Feb 012017

On Saturday thirteen of us met at the Old Lighthouse for our usual visit to the “patch” and Dungeness reserve. The weather was overcast and, although the temperature had gone up by a few degrees, it still felt very cold with a stronger wind than of late. We made our way out onto the beach where there were the usual herring and black headed gulls in profusion. Further out we could see lines of auks flying low over the water, the consensus being that they were more likely to be guillemonts than razorbills. John spotted a gannet much further out, and some of the group were lucky to see a lone eider.

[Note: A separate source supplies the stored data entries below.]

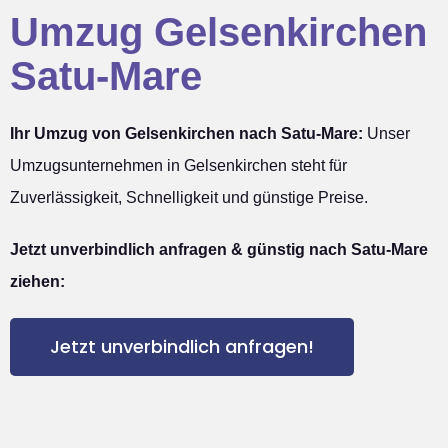
Umzug Gelsenkirchen
Satu-Mare
Ihr Umzug von Gelsenkirchen nach Satu-Mare:
Unser
Umzugsunternehmen in Gelsenkirchen steht für
Zuverlässigkeit, Schnelligkeit und günstige Preise.
Jetzt unverbindlich anfragen & günstig nach Satu-Mare
ziehen:
Jetzt unverbindlich anfragen!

Wondering why the gulls seemed to be taking to the air en masse, we then saw a great skua calmly bobbing up and down on the waves.

Deciding against trying to find a black redstart, we drove to the fishing huts in the hope that the rest of us might see the eider, as when first seen it appeared to be moving in that general direction. Alas no eider, but more guillemots, lesser and greater black backed gulls, a single turnstone, and kittiwake which were spotted by Malcolm.

By now it was midday and stomachs were rumbling, so it was off to the reserve for lunch. Some of the group stopped at Boulderwall Farm to see the tree sparrows, while a few of us went to the visitor centre where it was much warmer. From there we had a grey plover sharing one of the very small island with a lapwing, and long tailed tits flying past the window. Lunch was taken in Dennis’s hide from where we saw a number of shovelers, gadwall, coot, shelduck and the odd pochard or two, plus a knot fly past.

From the hide, we walked along the path hoping to see the two long eared owls which had been seen in the trees behind the dipping pool, and we were not disappointed, with a brilliant view of both. Moving on to the next hide we added goldeneye to our list, then smew and two little grebes on the water to the left of the path. The weather was now becoming very overcast and rain was in the air, so we finished up at Scott Hide where in addition to many cormorants and shovelers, a chiffchaff was spotted just outside the window.

As it was now beginning to rain we decided to try our luck at Hanson Hide rather than carry on round the rest of the reserve.  Unfortunately, no bittern or marsh harrier, but a nice close view of a great white egret, a little egret and stock doves. As it was now raining steadily, we decided to call it a day. All in all, a good day with 48 species seen.

Thanks to Sally, Terry and Norman for the photos.


Thanks to Sue and Cliff for leading. Sally took the nice photograph of the group on the beach – but something is wrong! Can you spot it?


 Posted by on 1 February 2017 at 9:04 pm

  6 Responses to “Trip to Dungeness”

Comments (6)
  1. The report says 13 attended, but there are 13 in the photo. Sally took the photo, so should be 14 ?
    Sorry to have missed it, but glad that you found some good species.

  2. The report says overcast, but it’s sunny?

  3. Is it that nobody was taking any notice of Sally when she said ” now all say cheese “.

  4. So Steve posted the query over attendance numbers but to me it looks like one of the scope’s has a leg missing!

  5. Hazel – we like to think that everyone is welcome to join us when we go birdwatching. But we do have standards, so a birder with a two legged tripod might be a bit too…… Irene – Sally tells me that she always tries to take photographs of people showing their “best side”. Nice one Alan. Didn’t notice that myself but you are quite correct. Actually it was quite a nice day – the rain started as we were leaving. But well done to Steve! Spot on! There were 13 in the group. Sally and I could not think who was number 14. Eventually, after a long time, we looked closely at the photograph and realised that there were two images of me (right in the centre of the photograph). I don’t understand modern cameras but it must something to do with them pixels.